(DOCUMENT SEGMENT)
LogoMasst Docs

Replication

Understanding data replication strategies in distributed systems.

What is Replication?

Replication is the process of storing copies of data on multiple machines. It provides redundancy, improves availability, and can enhance read performance by distributing load.


Why Replicate?

GoalHow Replication Helps
High availabilityData survives machine failures
Fault toleranceSystem continues working with failed nodes
Low latencyServe data from geographically closer replicas
Read scalabilityDistribute read load across replicas

Replication Strategies

Single-Leader (Primary-Replica)

One node accepts writes; others replicate from it.

           Writes


         ┌────────┐
         │ Leader │
         └───┬────┘
             │ Replication
     ┌───────┼───────┐
     ▼       ▼       ▼
┌────────┐┌────────┐┌────────┐
│Follower││Follower││Follower│
└────────┘└────────┘└────────┘
     ▲       ▲       ▲
     │       │       │
        Reads (distributed)

Pros:

  • Simple to understand
  • No write conflicts
  • Easy consistency guarantees

Cons:

  • Leader is write bottleneck
  • Leader failure requires failover

Examples: PostgreSQL, MySQL, MongoDB (default), Redis

Multi-Leader (Master-Master)

Multiple nodes accept writes independently.

┌────────┐         ┌────────┐
│Leader A│◄───────►│Leader B│
│(writes)│ bidirectional │(writes)│
└───┬────┘         └────┬───┘
    │                   │
    ▼                   ▼
┌────────┐         ┌────────┐
│Follower│         │Follower│
└────────┘         └────────┘

Pros:

  • Better write throughput
  • Tolerates leader failures
  • Good for multi-datacenter

Cons:

  • Write conflicts possible
  • Complex conflict resolution
  • Harder consistency guarantees

Examples: CouchDB, Cassandra (configurable), MySQL Group Replication

Leaderless (Peer-to-Peer)
(End DOCUMENT SEGMENT)
- TO DO
a) Answer these from the page on data replication, one answer per line:
(i) According to its definition, what does replication store on multiple machines?
(ii) Which goal is met by serving data from geographically closer replicas?
(iii) Which systems are listed as examples of the multi-leader strategy?
b) Take everything from "LogoMasst Docs" down to "by distributing load." in the page on data replication and write it out again, swapping "redundancy" for "resilience".
c) Extend the page on data replication by writing what comes after its final line, the "Leaderless (Peer-to-Peer)" heading.
(EXTRACTED MATERIAL)
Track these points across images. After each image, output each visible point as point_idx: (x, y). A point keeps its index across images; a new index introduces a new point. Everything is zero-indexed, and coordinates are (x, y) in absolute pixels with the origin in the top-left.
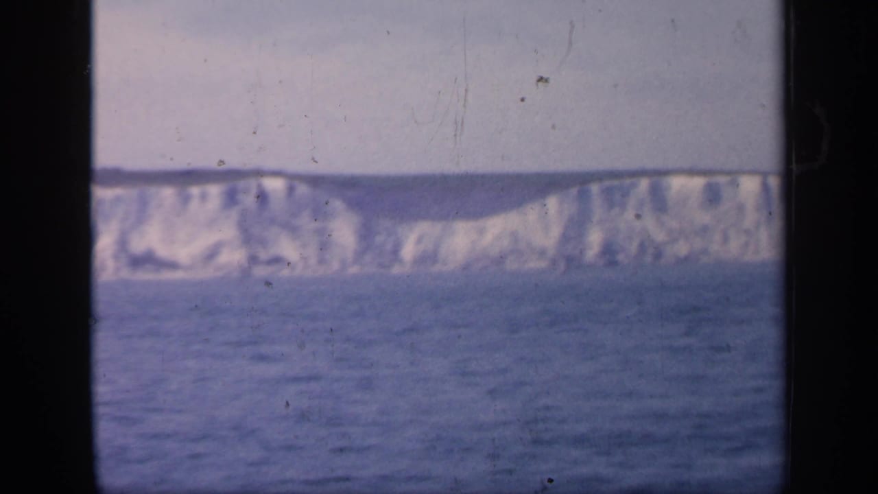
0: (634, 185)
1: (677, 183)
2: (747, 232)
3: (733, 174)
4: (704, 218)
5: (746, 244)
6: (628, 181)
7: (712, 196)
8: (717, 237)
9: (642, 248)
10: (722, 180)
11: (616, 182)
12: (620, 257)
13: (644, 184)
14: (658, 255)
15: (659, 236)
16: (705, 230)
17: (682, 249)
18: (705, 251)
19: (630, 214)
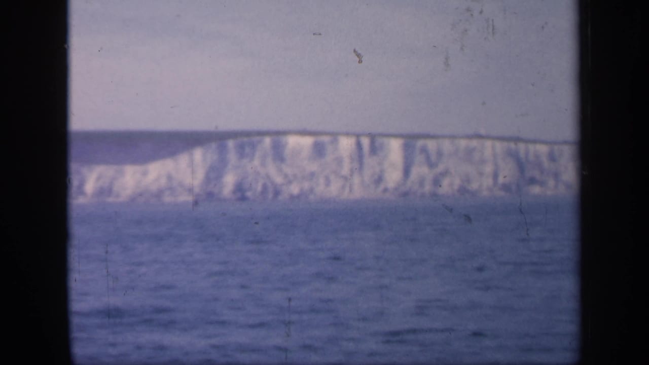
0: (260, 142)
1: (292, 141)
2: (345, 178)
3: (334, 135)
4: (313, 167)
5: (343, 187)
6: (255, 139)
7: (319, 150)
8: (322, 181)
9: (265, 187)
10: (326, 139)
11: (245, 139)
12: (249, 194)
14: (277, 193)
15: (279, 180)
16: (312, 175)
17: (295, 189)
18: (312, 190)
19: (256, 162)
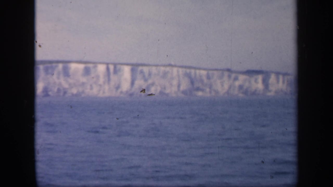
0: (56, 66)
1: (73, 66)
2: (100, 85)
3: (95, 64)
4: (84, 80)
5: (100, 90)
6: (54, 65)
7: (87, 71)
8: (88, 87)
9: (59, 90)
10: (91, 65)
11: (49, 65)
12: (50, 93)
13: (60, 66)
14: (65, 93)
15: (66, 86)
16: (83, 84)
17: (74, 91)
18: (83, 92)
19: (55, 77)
(End EXTRACTED MATERIAL)
(EXTRACTED MATERIAL)
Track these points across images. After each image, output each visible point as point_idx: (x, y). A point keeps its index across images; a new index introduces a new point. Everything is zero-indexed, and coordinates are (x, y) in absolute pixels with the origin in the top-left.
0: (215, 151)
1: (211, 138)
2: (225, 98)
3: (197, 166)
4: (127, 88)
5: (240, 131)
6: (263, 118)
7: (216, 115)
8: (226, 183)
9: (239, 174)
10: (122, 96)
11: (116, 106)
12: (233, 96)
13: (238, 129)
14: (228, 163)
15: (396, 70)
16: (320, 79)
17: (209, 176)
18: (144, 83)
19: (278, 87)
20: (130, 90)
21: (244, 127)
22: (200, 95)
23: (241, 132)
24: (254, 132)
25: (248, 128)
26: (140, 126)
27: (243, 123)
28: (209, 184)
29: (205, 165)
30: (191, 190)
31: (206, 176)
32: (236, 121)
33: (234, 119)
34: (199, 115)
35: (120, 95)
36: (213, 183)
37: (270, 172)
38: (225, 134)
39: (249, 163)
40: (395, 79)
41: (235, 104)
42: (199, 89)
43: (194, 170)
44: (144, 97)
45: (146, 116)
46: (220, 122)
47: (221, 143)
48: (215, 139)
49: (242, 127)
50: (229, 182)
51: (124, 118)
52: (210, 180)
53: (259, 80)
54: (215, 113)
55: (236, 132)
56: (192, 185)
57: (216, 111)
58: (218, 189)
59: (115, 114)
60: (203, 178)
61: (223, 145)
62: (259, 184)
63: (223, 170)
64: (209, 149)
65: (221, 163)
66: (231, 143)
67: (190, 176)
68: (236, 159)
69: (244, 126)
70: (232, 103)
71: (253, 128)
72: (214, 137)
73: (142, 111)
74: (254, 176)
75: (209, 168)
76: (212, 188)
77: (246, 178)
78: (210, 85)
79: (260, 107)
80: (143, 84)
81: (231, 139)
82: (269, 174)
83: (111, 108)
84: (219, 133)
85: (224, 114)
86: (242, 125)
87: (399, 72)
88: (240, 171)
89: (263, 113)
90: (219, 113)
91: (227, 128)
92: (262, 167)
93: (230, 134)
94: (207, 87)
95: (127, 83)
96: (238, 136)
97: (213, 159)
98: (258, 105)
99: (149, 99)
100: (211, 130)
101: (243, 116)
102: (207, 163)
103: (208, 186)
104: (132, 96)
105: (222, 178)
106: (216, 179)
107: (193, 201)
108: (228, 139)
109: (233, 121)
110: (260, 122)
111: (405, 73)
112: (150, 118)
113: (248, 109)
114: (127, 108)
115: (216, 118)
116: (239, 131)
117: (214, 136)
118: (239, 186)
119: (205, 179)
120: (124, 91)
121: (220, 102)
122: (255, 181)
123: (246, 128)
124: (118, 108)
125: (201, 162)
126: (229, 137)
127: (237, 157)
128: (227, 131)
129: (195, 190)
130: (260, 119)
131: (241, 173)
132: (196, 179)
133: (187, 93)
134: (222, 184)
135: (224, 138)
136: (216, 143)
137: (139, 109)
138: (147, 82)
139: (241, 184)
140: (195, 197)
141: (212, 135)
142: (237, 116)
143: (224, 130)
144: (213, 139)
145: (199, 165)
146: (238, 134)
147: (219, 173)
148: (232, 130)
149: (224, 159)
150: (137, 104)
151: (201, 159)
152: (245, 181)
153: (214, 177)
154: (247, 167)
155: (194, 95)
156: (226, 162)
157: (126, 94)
(End EXTRACTED MATERIAL)
- OUTPUTS BY TASK
a)
(i) Copies of data
(ii) Low latency
(iii) CouchDB, Cassandra (configurable), and MySQL Group Replication

b)
LogoMasst Docs

Replication

Understanding data replication strategies in distributed systems.

What is Replication?

Replication is the process of storing copies of data on multiple machines. It provides resilience, improves availability, and can enhance read performance by distributing load.

c)
All nodes are equal; any node can accept reads/writes.

     ┌────────┐
     │ Node A │
     └───┬────┘

    ┌────┴────┐
    │         │
┌───┴───┐ ┌───┴───┐
│Node B │ │Node C │
└───────┘ └───────┘

Client writes to multiple nodes
Client reads from multiple nodes

Pros:

  • No single point of failure
  • High availability
  • Write to any node

Cons:

  • Complex quorum logic
  • Eventual consistency challenges
  • More network traffic

Examples: Cassandra, DynamoDB, Riak


Synchronous vs Asynchronous

Synchronous Replication

Leader waits for followers before acknowledging writes.

Client ──► Leader ──► Follower 1 ✓
                  └──► Follower 2 ✓

Client ◄── ACK ◄──────┘
AspectValue
ConsistencyStrong
LatencyHigher
AvailabilityLower (blocked by slow replica)
Data lossZero

Asynchronous Replication

Leader acknowledges immediately; replication happens in background.

Client ──► Leader ──► ACK to Client

              └──► Follower 1 (async)
              └──► Follower 2 (async)
AspectValue
ConsistencyEventual
LatencyLower
AvailabilityHigher
Data lossPossible on failure

Semi-Synchronous

Wait for at least one follower, replicate to others async.

Client ──► Leader ──► Follower 1 ✓ (sync)
              │       │
              │       └──► ACK
              │               │
Client ◄──────┴───────────────┘

              └──► Follower 2 (async)

Replication Lag

The delay between a write on the leader and its appearance on followers.

Problems Caused by Lag

Reading Your Own Writes:

User writes ──► Leader
User reads  ──► Follower (hasn't received write yet)
User sees old data!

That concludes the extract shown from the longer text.